Don't play loud music or speak at a volume louder than the level you’d use in an open-plan office—especially during the morning rush, commuters tend to stay pretty quiet. Loud talking and playing music without headphones will get you death stares from your fellow passengers.
Don't engage in any PDA or eat any food item that requires either a napkin or a fork.
Do try to take up as little space as possible—especially if the train is crowded. Take off bulky backpacks and hold them in one hand, or rest them on the floor between your legs. If you’re sitting down, don’t “manspread," and if you're standing, don’t lean your entire body against the standalone pole—lots of people are trying to hold onto it.
Do give up your seat to the elderly or anyone who is obviously injured or pregnant.
Don't make eye contact with other people in your train car. It’s considered rude and kind of intrusive. The only exception to this is if there’s something crazy going down elsewhere in the car. Then you’re allowed to share one (just one!) congenial eye roll with someone in your line of sight.
Don't assume that an empty train car in an otherwise full train means you got lucky. There is always a (usually very bad-smelling) reason that it’s empty.
Do make way for “Showtime!” If a group of teenagers with a boombox gets on the train and starts to clear the center of the train, just go with it. They’re about to do some crazy acrobatics. Don’t worry—you won’t get kicked in the head. (If you do watch the show, tip them: it's considered rude to not give a small amount.)
How to Dress
If you’re wearing zip-off hiking pants to lunch in the West Village, you won’t be treated badly, per se, but you will be treated like a tourist. The terrain is not that difficult to navigate. And that old thing about New Yorkers wearing all black, all the time? Holds pretty true. If you’re going to a theater, concert hall, or upscale restaurant, check their website or call in advance to see if there’s a dress code. At most places, you’ll see a mix that ranges from jeans and tee-shirts to dresses and heels. When in doubt, go a little dressier than you’d think.
How to Greet Someone
People will think you’re crazy if you say hello to them while passing in the street—even if you’re the only two people on the street. Telling someone you love their shoes will usually get a smile, and most people are happy to help with directions. But a breezy “Good morning!” is considered... eccentric. If you do need to ask for directions, the best way to stop someone is to wave them down with a simple, straightforward “Excuse me, could you help me with directions?” People are generally conditioned to ignore everyone, so don’t be discouraged if a few people walk by with their headphones firmly in place—someone will eventually stop to help out.

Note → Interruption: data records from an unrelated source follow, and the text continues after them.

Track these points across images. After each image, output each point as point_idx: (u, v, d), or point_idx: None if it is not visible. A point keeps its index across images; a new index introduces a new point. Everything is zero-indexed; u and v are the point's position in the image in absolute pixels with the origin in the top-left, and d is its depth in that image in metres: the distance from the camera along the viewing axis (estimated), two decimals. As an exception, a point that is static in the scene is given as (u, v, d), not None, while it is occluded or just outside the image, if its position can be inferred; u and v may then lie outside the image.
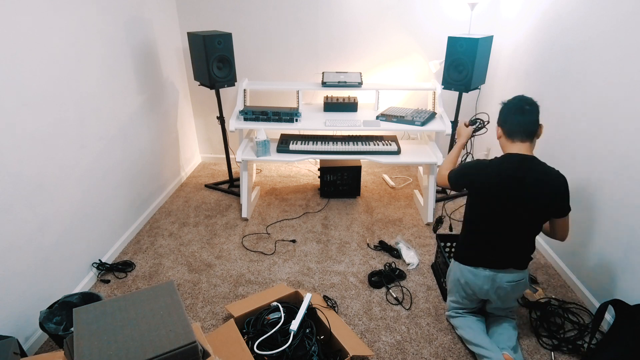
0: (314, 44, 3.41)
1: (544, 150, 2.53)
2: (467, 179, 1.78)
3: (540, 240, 2.56)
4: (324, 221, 2.92)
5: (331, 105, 3.11)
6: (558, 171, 1.64)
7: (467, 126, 2.11)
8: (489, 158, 1.77)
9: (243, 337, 1.68)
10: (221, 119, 3.15)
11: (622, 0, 1.86)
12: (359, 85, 2.99)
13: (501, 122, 1.76)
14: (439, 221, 2.70)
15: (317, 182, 3.54)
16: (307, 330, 1.73)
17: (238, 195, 3.28)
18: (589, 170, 2.10)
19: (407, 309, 2.09)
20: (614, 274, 1.91)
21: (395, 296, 2.18)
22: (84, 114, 2.17)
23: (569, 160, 2.27)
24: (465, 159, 2.24)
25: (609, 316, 1.94)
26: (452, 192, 3.31)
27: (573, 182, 2.23)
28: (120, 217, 2.56)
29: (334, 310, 2.05)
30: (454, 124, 2.98)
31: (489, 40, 2.69)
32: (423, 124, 2.75)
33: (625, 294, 1.84)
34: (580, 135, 2.17)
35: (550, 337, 1.90)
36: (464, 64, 2.65)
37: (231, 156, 3.97)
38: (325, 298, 2.11)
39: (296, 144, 2.82)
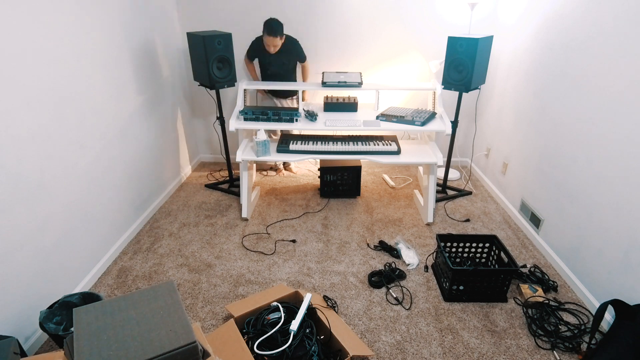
0: (314, 44, 3.41)
1: (543, 150, 2.53)
2: None
3: (540, 240, 2.56)
4: (324, 221, 2.92)
5: (331, 105, 3.11)
6: None
7: None
8: (489, 157, 1.77)
9: (243, 337, 1.68)
10: (221, 119, 3.15)
11: (622, 1, 1.86)
12: (359, 85, 2.99)
13: None
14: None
15: (317, 182, 3.54)
16: (307, 330, 1.73)
17: (238, 195, 3.28)
18: (589, 169, 2.10)
19: (407, 309, 2.09)
20: (614, 274, 1.91)
21: (395, 296, 2.18)
22: (84, 114, 2.17)
23: (568, 160, 2.28)
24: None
25: (609, 316, 1.94)
26: (452, 192, 3.31)
27: (573, 181, 2.23)
28: (120, 217, 2.56)
29: (334, 310, 2.05)
30: (454, 124, 2.98)
31: (489, 40, 2.69)
32: (423, 124, 2.75)
33: (625, 294, 1.84)
34: (579, 135, 2.17)
35: (549, 336, 1.90)
36: (464, 64, 2.65)
37: (231, 156, 3.98)
38: (325, 298, 2.11)
39: (296, 144, 2.82)
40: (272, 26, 2.77)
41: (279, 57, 3.04)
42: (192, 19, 3.36)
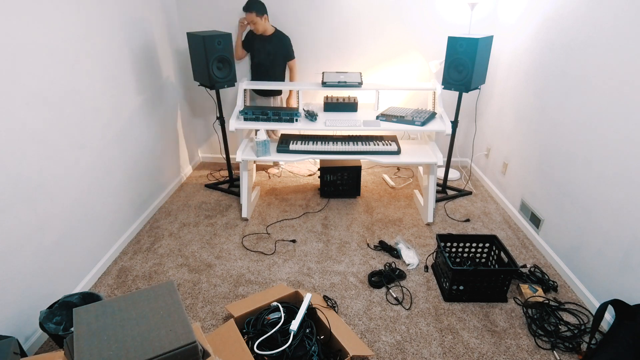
0: (314, 43, 3.41)
1: (543, 150, 2.53)
2: None
3: (540, 240, 2.56)
4: (324, 221, 2.92)
5: (331, 105, 3.11)
6: None
7: None
8: (489, 157, 1.77)
9: (243, 337, 1.68)
10: (221, 119, 3.15)
11: (622, 1, 1.86)
12: (359, 85, 2.99)
13: None
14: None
15: (317, 182, 3.54)
16: (307, 330, 1.73)
17: (238, 195, 3.28)
18: (589, 170, 2.10)
19: (407, 309, 2.09)
20: (614, 274, 1.91)
21: (395, 296, 2.18)
22: (84, 113, 2.17)
23: (568, 160, 2.28)
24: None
25: (609, 316, 1.94)
26: (452, 192, 3.30)
27: (573, 181, 2.23)
28: (120, 217, 2.56)
29: (334, 310, 2.05)
30: (454, 124, 2.98)
31: (489, 40, 2.69)
32: (423, 124, 2.75)
33: (625, 294, 1.84)
34: (579, 135, 2.17)
35: (549, 336, 1.90)
36: (464, 64, 2.65)
37: (231, 156, 3.98)
38: (325, 298, 2.11)
39: (296, 144, 2.82)
40: (247, 2, 2.95)
41: (265, 45, 3.14)
42: (192, 19, 3.36)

Standing in a Long Line Is Overrated
Look, there are plenty of locals who do this. But the Japanese ice cream/cup of raw cookie dough you saw on Instagram is not worth the three-hour wait. There’s so much good food in this city! Spend that precious time sitting down somewhere else.
Ditch the Fork and Knife
New York pizza slices are meant to be eaten with one hand, folded lengthwise. Standing at the counter at Joe’s and trying to cut your piece of pepperoni into bite-sized chunks is not the look. (Our current mayor once did this at a place in Staten Island, which resulted in a deeply shameful incident for the city that came to be known as “Pizzagate.”)
Remember: There Are Five Boroughs
It’s not just Manhattan! The other four boroughs are very much a part of the city. And with the exception of Staten Island, which can be reached from Manhattan only by ferry—also a very scenic and very affordable way to see the harbour and pass the Statue of Liberty—you can take the subway between all of them.
So, About Times Square...
It's a billboard-littered hellscape that has very little to do with the rest of the city. Nobody hangs out outside the M&M store unless they work nearby or are passing through it as quickly as possible on their way to a Broadway show. Get out of there.
Like seemingly everything else in the city, museums can get crowded, too. When you’re seeing a big, blockbuster-y exhibition, try not to stand directly in front of the artwork—step back a little bit so a few people can take it in at the same time. And if you’re using a painting as a backdrop for an Instagram (no shame in it), try to do it without disrupting a bunch of people who are trying to see it through their eyes.
Celebs tend to fly pretty under the radar in New York, unless they’re attending a movie premiere, fashion show, or some other event that’s equally mobbed with cameras. If you see a famous person in a restaurant, walking their dog, checking out an art gallery or grocery shopping with their kids, the New Yorker-y thing to do would be to leave them in peace and to pretend they’re not even there. This is not LA.